To determine the underlying causes of a problem, it is important to understand its history. All issues pertaining to women, that are prevalent today, occur because of something that happened in the past. Here are some examples in the Indian context.

The patriarchal structure of the society came to India with the Aryans. It could have also existed in the Indus valley civilization, but not much is known about that, and most historians infer that the Harappan civilization was a matriarchal society. Anyway, patriarchal society was not a problem in itself.

That’s because patriarchy means that the head of the family is a man or that major decisions are taken by a man. The keyword here is ‘decisions’. In the period of the early Aryans, these decisions didn’t revolve around the lives of women.
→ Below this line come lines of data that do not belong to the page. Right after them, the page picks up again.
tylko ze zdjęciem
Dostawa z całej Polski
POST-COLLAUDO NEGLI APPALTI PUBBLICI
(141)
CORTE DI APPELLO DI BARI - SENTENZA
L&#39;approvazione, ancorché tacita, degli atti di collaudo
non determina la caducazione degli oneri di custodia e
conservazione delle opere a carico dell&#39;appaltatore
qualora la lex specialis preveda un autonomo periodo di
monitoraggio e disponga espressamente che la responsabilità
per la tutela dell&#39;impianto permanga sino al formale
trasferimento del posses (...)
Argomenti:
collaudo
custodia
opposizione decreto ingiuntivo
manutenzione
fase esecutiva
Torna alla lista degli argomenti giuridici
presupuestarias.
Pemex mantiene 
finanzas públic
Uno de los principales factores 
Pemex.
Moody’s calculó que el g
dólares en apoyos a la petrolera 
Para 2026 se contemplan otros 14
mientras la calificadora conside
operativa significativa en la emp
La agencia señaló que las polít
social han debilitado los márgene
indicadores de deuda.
They were either ritualistic, that is which God to worship and how to worship; or involved planning of ‘Gavishti’, that is stealing of cattle of another Aryan clan to provoke war. The victor used to seize the cattle of the defeated and this is how the number of cattle, which was basically wealth, was increased.

Other than patriarchy, the society was mainly egalitarian. Women worked and could choose their profession. Some women were gifted cattle during their wedding, as a safety net, so that they wouldn’t have to depend upon their husband’s family and could earn an independent livelihood. This voluntary gift was called ‘Stridhana’ and over centuries changed its form to become what is today known as ‘Dowry’.

Real complications arose in the period of the later Aryans, which was somewhere around 1000 BCE. Now, everyone had ample amount of cattle wealth and it was no longer a major reason to provoke war. How would one prove their supremacy?

Hence, began the kidnapping of women of other Aryan clans, so as to trigger a war. As a result, women were told to stay at home in order to avoid such circumstances. Note, that when there is no financial independence, there is no independence at all. As women became dependent upon men for livelihood, the deterioration began; which reached its peak in the Gupta period, around 500 CE, when practices such as Sati, Devadasi, child marriage and rape entered our society.

It is peculiar that rape began only in the Gupta period when in the later Aryan period there existed a practice where Brahmin men could take women they desired and use them for sexual gratification. Why was this never considered rape? Because, a rape is carried out forcibly, and women in the later Vedic period had been brainwashed to believe that it was a proud moment of their life if a Brahmin man chose them.

Chanakya, one of the most intelligent men ever, wrote in Chanakya Neeti that a woman was an unrealised soul who would never attain ‘Moksha’. Her only purpose was to serve her husband. Women (and Dalits) had to be beaten at will to keep their minds right. He warned men to beware of women as they were the root cause of all evil desires for they enticed men. All this provides an insight into the society of that time (and that of today).

The Mahabharata and Ramayana that we read, have been edited and rewritten many times to include the changing practices. For example, ‘Agnipariksha’ was included in Ramayana only in the Gupta period to encourage women to perform Sati. This custom where a woman was supposed to burn herself alive in the pyre of her husband started around 500 CE and was banned in 1829 CE. This means that it hasn’t even been 200 years since this 1300-year-old practise was abolished. It is nevertheless practised even today in some parts of the country.

It, therefore, becomes essential to understand that institutions that are 1500-3000 years old, can’t be removed overnight. They are inbuilt in us and it will take generations to unlearn them. For us to prosper and evolve as a society, we have to stop considering women’s issues as problems affecting only women and perceive them as they are – societal issues.